● **Task prompt**: In your copy of the records, include every word exactly and no pictures.

● **Extracted information**:

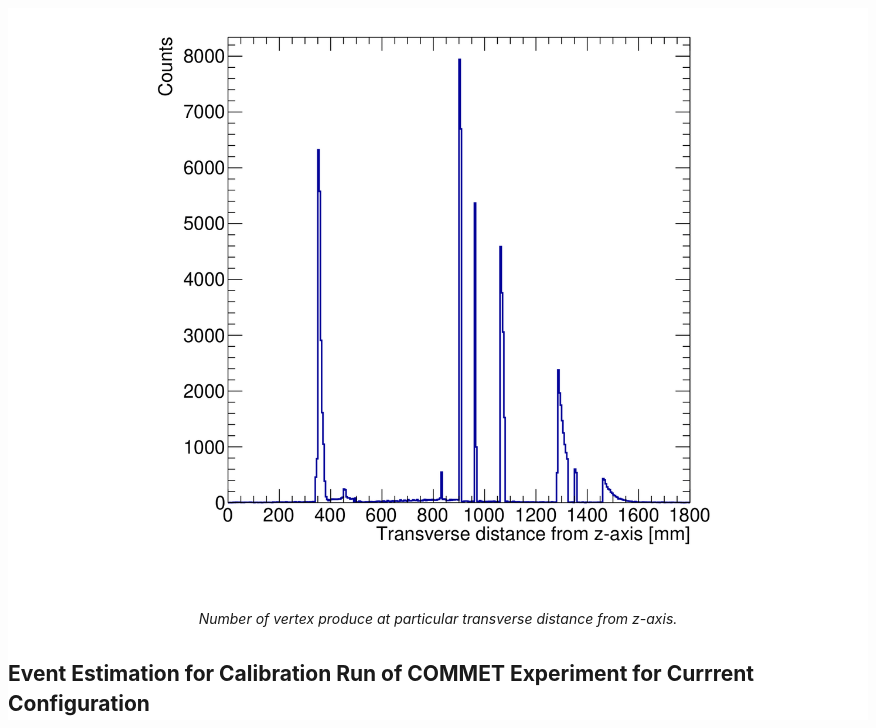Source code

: <p align="middle">
<img src="https://github.com/dimashidayat99/Momemtum_Calibration-COMET/blob/main/Results/vertex_position/h_gamma_decayvtx_r.png" width="600" />
</p>
<p align="middle">
    <em> Number of vertex produce at particular transverse distance from z-axis.</em>
</p>

## Event Estimation for Calibration Run of COMMET Experiment for Currrent Configuration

● **Answer for this exercise**:
Source code

: <p align="middle">
<img src="https://github.com/dimashidayat99/Momemtum_Calibration-COMET/blob/main/Results/vertex_position/h_gamma_decayvtx_r.png" width="600" />
</p>
<p align="middle">
    <em> Number of vertex produce at particular transverse distance from z-axis.</em>
</p>

## Event Estimation for Calibration Run of COMMET Experiment for Currrent Configuration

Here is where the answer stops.